I think we need to keep focused on risk management as data is our only friend

I think what is needed is a smoking gun of admission by any politician that their agenda is about furthering political carers based on this universal hatred of RC’s. And not, in fact, public safety. A quote like that would be an excellent start. Possibly a strong talking point of the adverse consequences to so many effected by this hatred.

I, actually, believe that a class action against the Government (all governmental bodies) for lying with information to get laws passed. We may want to consider, suing these Politian’s personally.


The ugly truth is that the state of The country is in the cold hands of those who twist & pervert Justice to further their own interest with no regard to whom they declared they would serve.

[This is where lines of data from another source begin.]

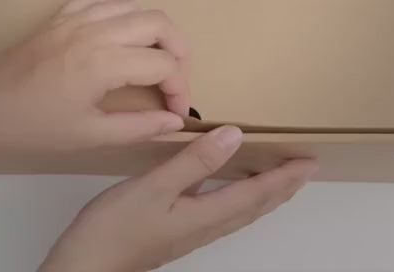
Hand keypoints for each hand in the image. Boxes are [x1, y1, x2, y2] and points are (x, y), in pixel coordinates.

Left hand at [0, 0, 188, 151]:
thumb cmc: (36, 126)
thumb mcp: (89, 136)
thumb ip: (138, 127)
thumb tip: (175, 123)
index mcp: (105, 63)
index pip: (164, 64)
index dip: (180, 88)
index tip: (177, 112)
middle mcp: (98, 31)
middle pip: (159, 22)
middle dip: (178, 50)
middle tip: (174, 77)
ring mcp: (79, 16)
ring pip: (135, 6)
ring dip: (152, 31)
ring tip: (150, 59)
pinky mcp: (64, 12)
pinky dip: (121, 13)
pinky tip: (118, 36)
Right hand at [40, 126, 316, 271]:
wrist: (84, 269)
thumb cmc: (116, 228)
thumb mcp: (156, 188)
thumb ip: (196, 162)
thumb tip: (236, 135)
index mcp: (206, 215)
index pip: (257, 194)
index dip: (285, 177)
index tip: (309, 161)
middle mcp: (205, 225)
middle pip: (254, 206)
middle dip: (282, 187)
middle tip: (303, 169)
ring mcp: (190, 231)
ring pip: (239, 209)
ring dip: (263, 192)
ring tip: (277, 175)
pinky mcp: (175, 230)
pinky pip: (220, 209)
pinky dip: (238, 194)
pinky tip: (225, 185)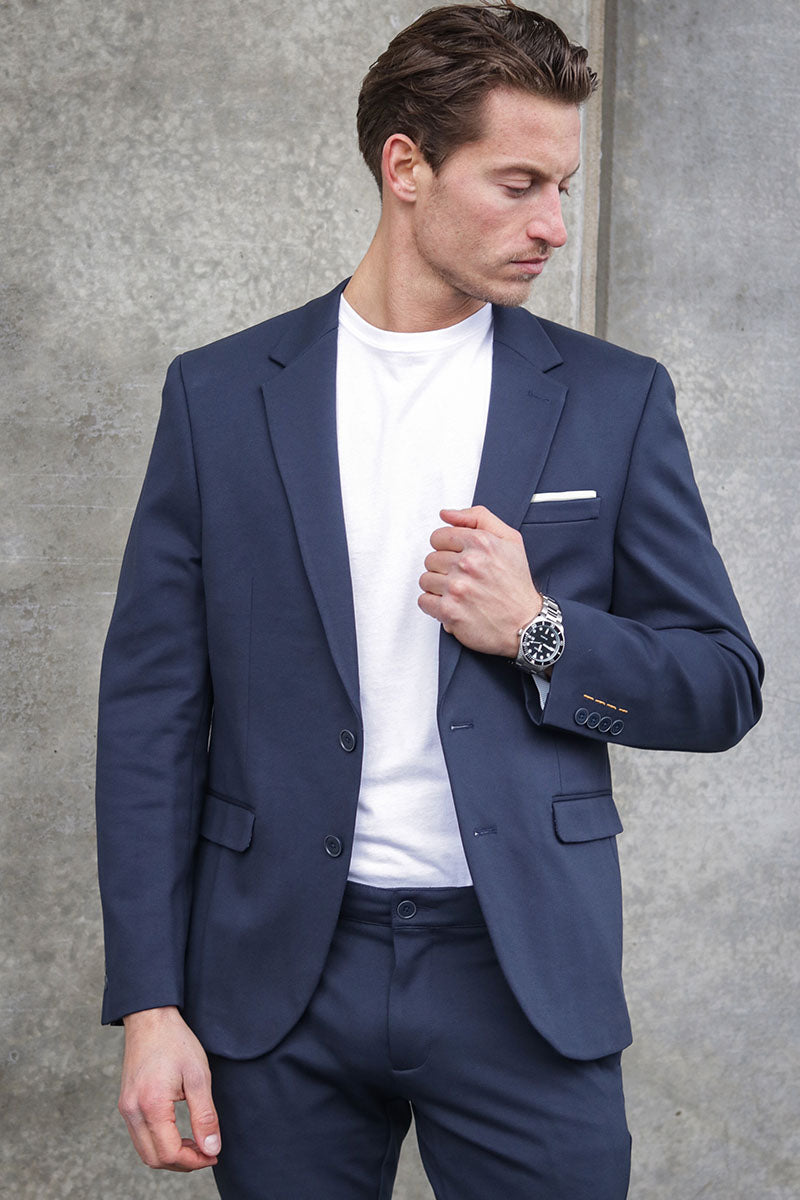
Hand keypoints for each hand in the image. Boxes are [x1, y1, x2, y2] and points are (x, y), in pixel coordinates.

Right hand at [118, 1006, 219, 1171]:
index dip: (194, 1162)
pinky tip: (178, 1134)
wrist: (150, 1018)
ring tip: (196, 1145)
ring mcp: (126, 1108)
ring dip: (170, 1155)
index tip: (213, 1155)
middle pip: (154, 1159)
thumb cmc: (176, 1042)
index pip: (170, 1153)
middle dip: (182, 1164)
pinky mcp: (126, 1104)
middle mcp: (132, 1111)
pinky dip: (159, 1144)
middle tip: (207, 1153)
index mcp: (151, 1105)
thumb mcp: (198, 1076)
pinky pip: (140, 1137)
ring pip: (145, 1151)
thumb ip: (205, 1116)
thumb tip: (212, 1149)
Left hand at [418, 505, 541, 656]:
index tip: (458, 560)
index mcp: (481, 542)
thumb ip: (478, 518)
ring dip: (438, 588)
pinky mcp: (449, 611)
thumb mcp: (510, 540)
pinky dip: (435, 606)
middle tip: (463, 579)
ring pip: (425, 580)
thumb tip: (446, 514)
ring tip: (459, 594)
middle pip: (430, 559)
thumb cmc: (517, 584)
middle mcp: (468, 563)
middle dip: (444, 569)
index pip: (439, 537)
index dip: (447, 549)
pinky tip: (452, 606)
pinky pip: (424, 601)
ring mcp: (457, 588)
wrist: (526, 624)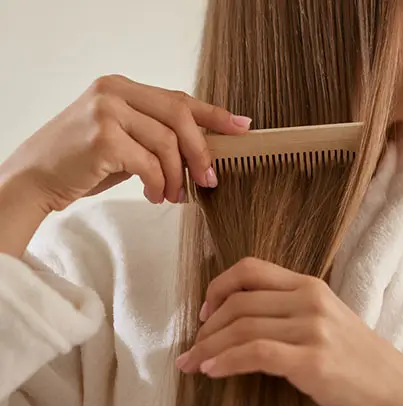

“To understand the concept of rational basis review, it is easier to understand what it is not. Rational basis review is not a genuine effort to determine the legislature’s actual reasons for enacting a statute, nor to inquire into whether a statute does in fact further a legitimate end of government. A court applying rational basis review will virtually always uphold a challenged law unless every conceivable justification for it is a grossly illogical non sequitur (or even worse, a word salad). In 2008, Justice John Paul Stevens reaffirmed the lenient nature of rational basis review in a concurring opinion: “[A]s I recall my esteemed former colleague, Thurgood Marshall, remarking on numerous occasions: ‘The Constitution does not prohibit legislatures from enacting stupid laws.'”[14]

New York State Bd. of Elections v. Lopez Torres, 552 U.S. 196, ___ (2008) (Stevens, J., concurring).